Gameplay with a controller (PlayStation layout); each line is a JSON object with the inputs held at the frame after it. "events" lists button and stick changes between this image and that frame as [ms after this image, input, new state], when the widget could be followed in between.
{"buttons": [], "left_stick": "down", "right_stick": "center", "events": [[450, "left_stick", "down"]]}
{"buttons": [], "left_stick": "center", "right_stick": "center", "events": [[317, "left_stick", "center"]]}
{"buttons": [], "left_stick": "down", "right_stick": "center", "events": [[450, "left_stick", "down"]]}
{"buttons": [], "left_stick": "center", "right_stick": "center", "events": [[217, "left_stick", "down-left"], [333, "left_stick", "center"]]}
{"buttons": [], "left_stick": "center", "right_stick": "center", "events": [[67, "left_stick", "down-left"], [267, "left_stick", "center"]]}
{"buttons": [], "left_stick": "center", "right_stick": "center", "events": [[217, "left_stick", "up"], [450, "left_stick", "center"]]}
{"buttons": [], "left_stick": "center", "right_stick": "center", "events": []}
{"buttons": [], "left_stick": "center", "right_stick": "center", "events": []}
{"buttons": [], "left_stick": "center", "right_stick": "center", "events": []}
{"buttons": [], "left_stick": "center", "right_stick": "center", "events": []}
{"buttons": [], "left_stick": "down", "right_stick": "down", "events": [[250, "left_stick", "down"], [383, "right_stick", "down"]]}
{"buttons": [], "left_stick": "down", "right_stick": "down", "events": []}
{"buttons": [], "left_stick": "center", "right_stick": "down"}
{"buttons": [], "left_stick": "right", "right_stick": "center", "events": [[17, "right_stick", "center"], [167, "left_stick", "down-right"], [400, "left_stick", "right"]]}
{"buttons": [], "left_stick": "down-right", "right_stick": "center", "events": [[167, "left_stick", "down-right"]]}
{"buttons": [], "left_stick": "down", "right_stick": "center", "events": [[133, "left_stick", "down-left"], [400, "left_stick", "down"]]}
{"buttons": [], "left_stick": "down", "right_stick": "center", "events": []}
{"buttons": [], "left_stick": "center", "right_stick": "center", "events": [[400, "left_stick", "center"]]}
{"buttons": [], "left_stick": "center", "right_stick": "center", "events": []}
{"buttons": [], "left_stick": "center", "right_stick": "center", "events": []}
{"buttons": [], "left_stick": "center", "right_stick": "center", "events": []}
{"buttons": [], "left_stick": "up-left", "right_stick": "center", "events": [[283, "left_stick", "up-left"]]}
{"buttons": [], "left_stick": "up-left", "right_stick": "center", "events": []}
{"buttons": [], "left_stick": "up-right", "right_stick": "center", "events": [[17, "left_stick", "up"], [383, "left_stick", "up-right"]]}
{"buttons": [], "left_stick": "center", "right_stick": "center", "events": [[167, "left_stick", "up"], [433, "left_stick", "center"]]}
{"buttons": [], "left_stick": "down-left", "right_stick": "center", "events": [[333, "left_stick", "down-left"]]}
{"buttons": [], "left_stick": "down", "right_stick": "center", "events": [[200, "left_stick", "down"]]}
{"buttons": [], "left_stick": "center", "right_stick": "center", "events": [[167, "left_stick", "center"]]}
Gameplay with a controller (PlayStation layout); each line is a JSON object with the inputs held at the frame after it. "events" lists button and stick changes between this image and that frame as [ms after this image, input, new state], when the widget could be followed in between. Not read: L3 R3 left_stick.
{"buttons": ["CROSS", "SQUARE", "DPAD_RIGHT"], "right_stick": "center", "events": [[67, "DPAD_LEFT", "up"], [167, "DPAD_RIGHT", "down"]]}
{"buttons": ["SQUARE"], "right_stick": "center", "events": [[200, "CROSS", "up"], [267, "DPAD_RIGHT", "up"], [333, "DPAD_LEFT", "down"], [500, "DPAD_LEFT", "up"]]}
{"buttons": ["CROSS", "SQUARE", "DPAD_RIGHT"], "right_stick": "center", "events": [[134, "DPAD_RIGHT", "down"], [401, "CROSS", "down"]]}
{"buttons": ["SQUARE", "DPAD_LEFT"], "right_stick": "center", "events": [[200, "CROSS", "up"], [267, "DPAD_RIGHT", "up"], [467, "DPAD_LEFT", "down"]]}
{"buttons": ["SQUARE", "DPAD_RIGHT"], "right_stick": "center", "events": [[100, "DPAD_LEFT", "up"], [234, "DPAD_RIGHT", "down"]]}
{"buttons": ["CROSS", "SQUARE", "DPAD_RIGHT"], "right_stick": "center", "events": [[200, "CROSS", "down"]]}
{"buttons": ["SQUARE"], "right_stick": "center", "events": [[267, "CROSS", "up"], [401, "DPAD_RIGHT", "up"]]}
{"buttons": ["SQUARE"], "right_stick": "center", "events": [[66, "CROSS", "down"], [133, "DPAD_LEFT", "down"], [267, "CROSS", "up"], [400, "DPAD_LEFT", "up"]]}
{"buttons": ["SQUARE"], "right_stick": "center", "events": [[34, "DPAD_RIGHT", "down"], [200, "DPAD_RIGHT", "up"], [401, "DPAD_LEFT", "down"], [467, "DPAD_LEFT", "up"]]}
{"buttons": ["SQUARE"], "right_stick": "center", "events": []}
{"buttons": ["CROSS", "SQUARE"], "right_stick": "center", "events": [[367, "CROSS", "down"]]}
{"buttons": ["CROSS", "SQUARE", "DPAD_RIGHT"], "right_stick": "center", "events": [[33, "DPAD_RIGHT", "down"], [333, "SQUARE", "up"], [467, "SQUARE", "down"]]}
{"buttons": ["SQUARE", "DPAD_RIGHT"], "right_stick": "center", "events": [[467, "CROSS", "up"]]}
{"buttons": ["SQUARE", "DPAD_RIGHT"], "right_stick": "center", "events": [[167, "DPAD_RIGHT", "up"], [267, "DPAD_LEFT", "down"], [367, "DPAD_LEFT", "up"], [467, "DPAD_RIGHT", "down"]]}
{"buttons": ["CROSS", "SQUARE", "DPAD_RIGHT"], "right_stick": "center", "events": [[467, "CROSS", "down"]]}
- - -
What is needed is the full listing, reproduced exactly.

Gameplay with a controller (PlayStation layout); each line is a JSON object with the inputs held at the frame after it. "events" lists button and stick changes between this image and that frame as [ms after this image, input, new state], when the widget could be followed in between.
{"buttons": [], "left_stick": "down", "right_stick": "center", "events": [[450, "left_stick", "down"]]}
{"buttons": [], "left_stick": "center", "right_stick": "center", "events": [[317, "left_stick", "center"]]}
{"buttons": [], "left_stick": "down", "right_stick": "center", "events": [[450, "left_stick", "down"]]}
{"buttons": [], "left_stick": "center", "right_stick": "center", "events": [[217, "left_stick", "down-left"], [333, "left_stick", "center"]]}
{"buttons": [], "left_stick": "center", "right_stick": "center", "events": [[67, "left_stick", "down-left"], [267, "left_stick", "center"]]}
{"buttons": [], "left_stick": "center", "right_stick": "center", "events": [[217, "left_stick", "up"], [450, "left_stick", "center"]]}
{"buttons": [], "left_stick": "center", "right_stick": "center", "events": []}
{"buttons": [], "left_stick": "center", "right_stick": "center", "events": []}
{"buttons": [], "left_stick": "center", "right_stick": "center", "events": []}
{"buttons": [], "left_stick": "center", "right_stick": "center", "events": []}
{"buttons": [], "left_stick": "down", "right_stick": "down", "events": [[250, "left_stick", "down"], [383, "right_stick", "down"]]}
{"buttons": [], "left_stick": "down", "right_stick": "down", "events": []}
{"buttons": [], "left_stick": "center", "right_stick": "down"}
{"buttons": [], "left_stick": "right", "right_stick": "center", "events": [[17, "right_stick", "center"], [167, "left_stick", "down-right"], [400, "left_stick", "right"]]}
{"buttons": [], "left_stick": "down-right", "right_stick": "center", "events": [[167, "left_stick", "down-right"]]}
{"buttons": [], "left_stick": "down", "right_stick": "center", "events": [[133, "left_stick", "down-left"], [400, "left_stick", "down"]]}
{"buttons": [], "left_stick": "down", "right_stick": "center", "events": []}
{"buttons": [], "left_stick": "center", "right_stick": "center", "events": [[400, "left_stick", "center"]]}
{"buttons": [], "left_stick": "center", "right_stick": "center", "events": []}
{"buttons": [], "left_stick": "center", "right_stick": "center", "events": []}
{"buttons": [], "left_stick": "center", "right_stick": "center", "events": []}
{"buttons": [], "left_stick": "up-left", "right_stick": "center", "events": [[283, "left_stick", "up-left"]]}
{"buttons": [], "left_stick": "up-left", "right_stick": "center", "events": []}
{"buttons": [], "left_stick": "up-right", "right_stick": "center", "events": [[17, "left_stick", "up"], [383, "left_stick", "up-right"]]}
{"buttons": [], "left_stick": "center", "right_stick": "center", "events": [[167, "left_stick", "up"], [433, "left_stick", "center"]]}
{"buttons": [], "left_stick": "down-left", "right_stick": "center", "events": [[333, "left_stick", "down-left"]]}
{"buttons": [], "left_stick": "down", "right_stick": "center", "events": [[200, "left_stick", "down"]]}
{"buttons": [], "left_stick": "center", "right_stick": "center", "events": [[167, "left_stick", "center"]]}
Gameplay with a controller (PlayStation layout); each line is a JSON object with the inputs held at the frame after it. "events" lists button and stick changes between this image and that frame as [ms after this image, input, new state], when the widget could be followed in between. Not read: L3 R3 left_stick.
{"buttons": ["CROSS", "SQUARE", "DPAD_RIGHT"], "right_stick": "center", "events": [[67, "DPAD_LEFT", "up"], [167, "DPAD_RIGHT", "down"]]}
{"buttons": ["SQUARE"], "right_stick": "center", "events": [[200, "CROSS", "up"], [267, "DPAD_RIGHT", "up"], [333, "DPAD_LEFT", "down"], [500, "DPAD_LEFT", "up"]]}
{"buttons": ["CROSS", "SQUARE", "DPAD_RIGHT"], "right_stick": "center", "events": [[134, "DPAD_RIGHT", "down"], [401, "CROSS", "down"]]}
{"buttons": ["SQUARE", "DPAD_LEFT"], "right_stick": "center", "events": [[200, "CROSS", "up"], [267, "DPAD_RIGHT", "up"], [467, "DPAD_LEFT", "down"]]}
{"buttons": ["SQUARE", "DPAD_RIGHT"], "right_stick": "center", "events": [[100, "DPAD_LEFT", "up"], [234, "DPAD_RIGHT", "down"]]}
{"buttons": ["CROSS", "SQUARE", "DPAD_RIGHT"], "right_stick": "center", "events": [[200, "CROSS", "down"]]}
{"buttons": ["SQUARE"], "right_stick": "center", "events": [[267, "CROSS", "up"], [401, "DPAD_RIGHT", "up"]]}
{"buttons": ["SQUARE"], "right_stick": "center", "events": [[66, "CROSS", "down"], [133, "DPAD_LEFT", "down"], [267, "CROSS", "up"], [400, "DPAD_LEFT", "up"]]}
{"buttons": ["SQUARE"], "right_stick": "center", "events": [[34, "DPAD_RIGHT", "down"], [200, "DPAD_RIGHT", "up"], [401, "DPAD_LEFT", "down"], [467, "DPAD_LEFT", "up"]]}
{"buttons": ["SQUARE"], "right_stick": "center", "events": []}
{"buttons": ["CROSS", "SQUARE"], "right_stick": "center", "events": [[367, "CROSS", "down"]]}
{"buttons": ["CROSS", "SQUARE", "DPAD_RIGHT"], "right_stick": "center", "events": [[33, "DPAD_RIGHT", "down"], [333, "SQUARE", "up"], [467, "SQUARE", "down"]]}
{"buttons": ["SQUARE", "DPAD_RIGHT"], "right_stick": "center", "events": [[467, "CROSS", "up"]]}
{"buttons": ["SQUARE", "DPAD_RIGHT"], "right_stick": "center", "events": [[167, "DPAD_RIGHT", "up"], [267, "DPAD_LEFT", "down"], [367, "DPAD_LEFT", "up"], [467, "DPAD_RIGHT", "down"]]}
{"buttons": ["CROSS", "SQUARE", "DPAD_RIGHT"], "right_stick": "center", "events": [[467, "CROSS", "down"]]}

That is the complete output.